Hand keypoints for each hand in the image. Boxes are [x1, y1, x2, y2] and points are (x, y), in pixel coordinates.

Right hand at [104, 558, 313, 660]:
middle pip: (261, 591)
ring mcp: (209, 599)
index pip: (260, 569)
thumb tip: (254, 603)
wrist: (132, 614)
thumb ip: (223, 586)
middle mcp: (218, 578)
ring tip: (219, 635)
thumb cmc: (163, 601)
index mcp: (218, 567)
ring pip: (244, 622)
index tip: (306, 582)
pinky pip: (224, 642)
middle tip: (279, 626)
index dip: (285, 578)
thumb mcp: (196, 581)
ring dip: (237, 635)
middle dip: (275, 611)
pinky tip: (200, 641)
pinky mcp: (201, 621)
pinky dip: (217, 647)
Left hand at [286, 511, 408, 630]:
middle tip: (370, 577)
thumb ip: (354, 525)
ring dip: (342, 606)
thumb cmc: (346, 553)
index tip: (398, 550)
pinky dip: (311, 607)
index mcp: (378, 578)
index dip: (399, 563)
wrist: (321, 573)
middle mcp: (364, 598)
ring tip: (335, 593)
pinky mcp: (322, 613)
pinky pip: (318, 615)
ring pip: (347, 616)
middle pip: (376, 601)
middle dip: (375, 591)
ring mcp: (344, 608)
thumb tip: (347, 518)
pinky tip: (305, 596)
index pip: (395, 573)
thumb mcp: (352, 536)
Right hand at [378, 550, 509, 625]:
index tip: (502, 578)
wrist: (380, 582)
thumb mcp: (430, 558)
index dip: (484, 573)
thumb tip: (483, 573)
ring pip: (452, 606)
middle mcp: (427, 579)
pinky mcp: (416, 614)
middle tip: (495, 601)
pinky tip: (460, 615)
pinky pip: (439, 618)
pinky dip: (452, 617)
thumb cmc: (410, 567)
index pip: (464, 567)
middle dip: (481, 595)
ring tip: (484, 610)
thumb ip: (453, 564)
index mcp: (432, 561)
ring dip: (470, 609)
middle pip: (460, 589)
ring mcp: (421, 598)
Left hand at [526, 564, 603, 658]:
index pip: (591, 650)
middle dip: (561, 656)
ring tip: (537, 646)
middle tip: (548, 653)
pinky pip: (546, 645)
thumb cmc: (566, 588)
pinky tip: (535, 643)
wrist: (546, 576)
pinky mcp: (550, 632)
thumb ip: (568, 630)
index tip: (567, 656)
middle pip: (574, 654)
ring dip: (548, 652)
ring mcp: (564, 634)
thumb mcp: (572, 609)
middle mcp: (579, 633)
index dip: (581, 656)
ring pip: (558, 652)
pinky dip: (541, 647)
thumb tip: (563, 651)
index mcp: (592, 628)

* * *

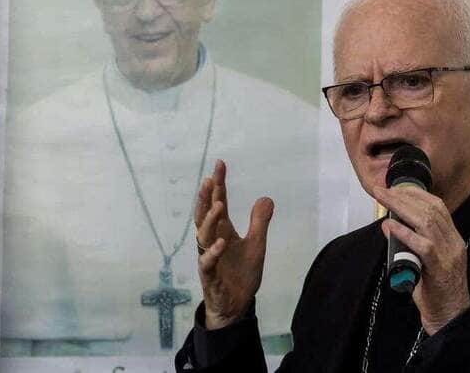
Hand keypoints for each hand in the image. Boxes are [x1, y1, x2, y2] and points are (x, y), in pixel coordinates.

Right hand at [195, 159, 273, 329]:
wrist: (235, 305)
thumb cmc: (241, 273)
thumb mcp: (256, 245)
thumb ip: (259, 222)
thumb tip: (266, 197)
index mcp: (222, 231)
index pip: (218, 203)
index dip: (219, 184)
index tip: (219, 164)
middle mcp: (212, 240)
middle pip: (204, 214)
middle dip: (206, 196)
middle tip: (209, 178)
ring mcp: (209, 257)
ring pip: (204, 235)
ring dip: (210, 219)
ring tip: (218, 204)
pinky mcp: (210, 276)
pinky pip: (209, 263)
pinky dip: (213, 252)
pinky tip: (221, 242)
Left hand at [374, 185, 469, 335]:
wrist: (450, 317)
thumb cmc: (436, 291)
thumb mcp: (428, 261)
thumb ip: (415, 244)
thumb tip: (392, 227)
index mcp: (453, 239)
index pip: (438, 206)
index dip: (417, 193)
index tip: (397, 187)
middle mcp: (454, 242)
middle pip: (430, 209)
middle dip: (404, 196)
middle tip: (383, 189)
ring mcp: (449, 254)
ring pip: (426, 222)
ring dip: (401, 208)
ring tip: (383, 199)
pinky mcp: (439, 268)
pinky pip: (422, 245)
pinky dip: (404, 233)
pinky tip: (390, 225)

WHAT IS REQUIRED
From the data above, reproduce word for word the lines running from the line with "index tip: (398, 550)" to the line with "wrist: (380, 582)", ends included.

TASK OUTPUT
index tip: (398, 550)
pinky dip: (311, 607)
index mcp: (378, 578)
index dip: (399, 563)
wrist: (321, 573)
middle mcp: (364, 598)
ring tip: (335, 593)
pinky mcp: (322, 613)
pinky pip: (318, 615)
ring pip: (347, 616)
middle pip: (376, 601)
middle dip: (375, 591)
ring mcp: (344, 608)
thumb tip: (347, 518)
pinky tip: (305, 596)
index pip: (395, 573)
thumb mcp: (352, 536)
Right hand at [378, 550, 509, 625]:
index tip: (502, 578)
wrist: (380, 582)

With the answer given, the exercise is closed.